Il y a beaucoup de discussions sur les reflets, la mise en miroir, la dissimulation et la révélation, la fracture de récits établis ou d'images « claires », et ainsi de suite, ainsi que les moments où l'image devient floue, devient sombre ou noire et revient à la lumière. clarté. De telles fioritures mettront au défi ou aliéneront le spectateur, en fonction de sa tolérance à l'égard de ce genre de choses. Mais même s’ils risquent de nous submerger, ils ne se sentent jamais totalement injustifiés. Ils partent de ce que les gens ont dit, ou d'idées ou d'images contenues dans des reportages ou des documents gouvernementaux relatifs au mystère. Ils sont également liés à toutes les discussions sur le LSD, qui non seulement induit des hallucinations, mais perturbe également les schémas de pensée enracinés et encourage la libre association.
Les extraits de la version cinématographique oscarisée de Laurence Olivier en 1948Hamlet, par exemple, ne serait pas là si Olson ne se comparait pas au personnage principal et sa situation difficile à l'histoire décrite dans la pièce elle-même. Le titre de la série est tiré de l'aparté d'Hamlet dans la pièce : « Wormwood ! Armoise!" L'absinthe est également une étoile tombant sur Terre dans les révélations bibliques (traduit d'un mot hébreu signifiant « malédiction », un arbuste ligneux qui peut être transformé en une huile aromatique vert foncé ou utilisé comme ingrédient dans l'absinthe, et un prétendu antidote à la pruche. , dont certains ont supposé qu'il s'agissait en fait du poison utilisé dansHamlet(bien que Shakespeare ait utilisé le mothiverpour décrire le poison versé à l'oreille du père d'Hamlet par son frère Claude). Bien sûr, toutes ces discussions sur le poison rejoignent les spéculations sur la façon dont Olson l'aîné s'est retrouvé avec du LSD dans son organisme, peut-être contre sa volonté. Que Morris a utilisé la version cinématographique des années 40 deHamlet, qu'un homme de la génération d'Olson a probablement vu lorsqu'il était enfant, plutôt que n'importe laquelle des autres adaptations filmées depuis, n'est qu'un indicateur du niveau de soin apporté à cette production.

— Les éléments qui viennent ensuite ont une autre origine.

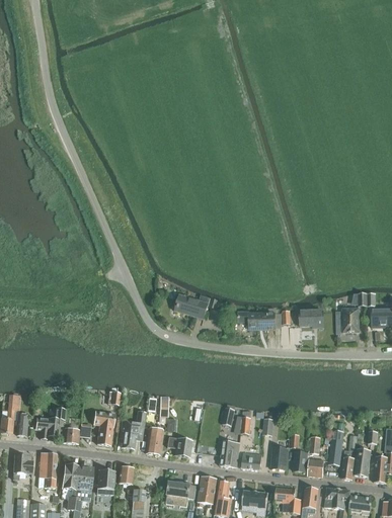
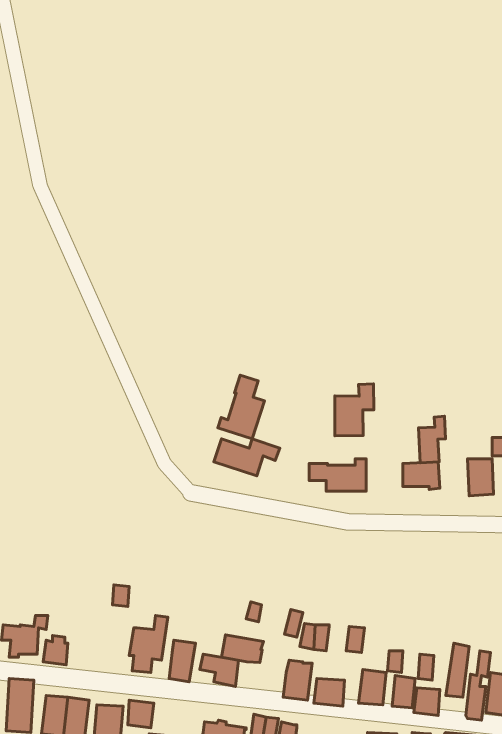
building: none -> [218,375,265,439]
building: none -> [335,384,374,436]
building: none -> [419,416,446,463]
building: [94,411,115,445] -> none
building: none -> [222,635,263,663]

Le cinéma rassemble tous les éléments de l'histoire et les arrange de manière intelligente, surprenante et si agressive (et délibérément) consciente de soi qu'il y a des moments où le tout est sur le point de se transformer en un exercice formel intellectualisé. . Il y a des moments où l’on peut se demander si six heures ont été nécessaires pour raconter cette histoire particulière – je me pose souvent cette question à propos des productions Netflix – mais il n’y a jamais un moment où Olson ou Morris ne parviennent pas à fasciner. Le chagrin endurci au centre de ce labyrinthe imaginatif ancre toutes les expériences cinématographiques de Morris et empêche la totalité de la série de disparaître dans son propre nombril. Le chagrin d'Olson est évident, quel que soit le plaisir qu'il prend à philosopher avec Morris, à relier les points et à jouer au détective amateur avec ses propres souvenirs. Tant qu'il vivra, il sera toujours ce garçon dont le père est mort en tombant d'une fenêtre.Armoisene l'oublie jamais.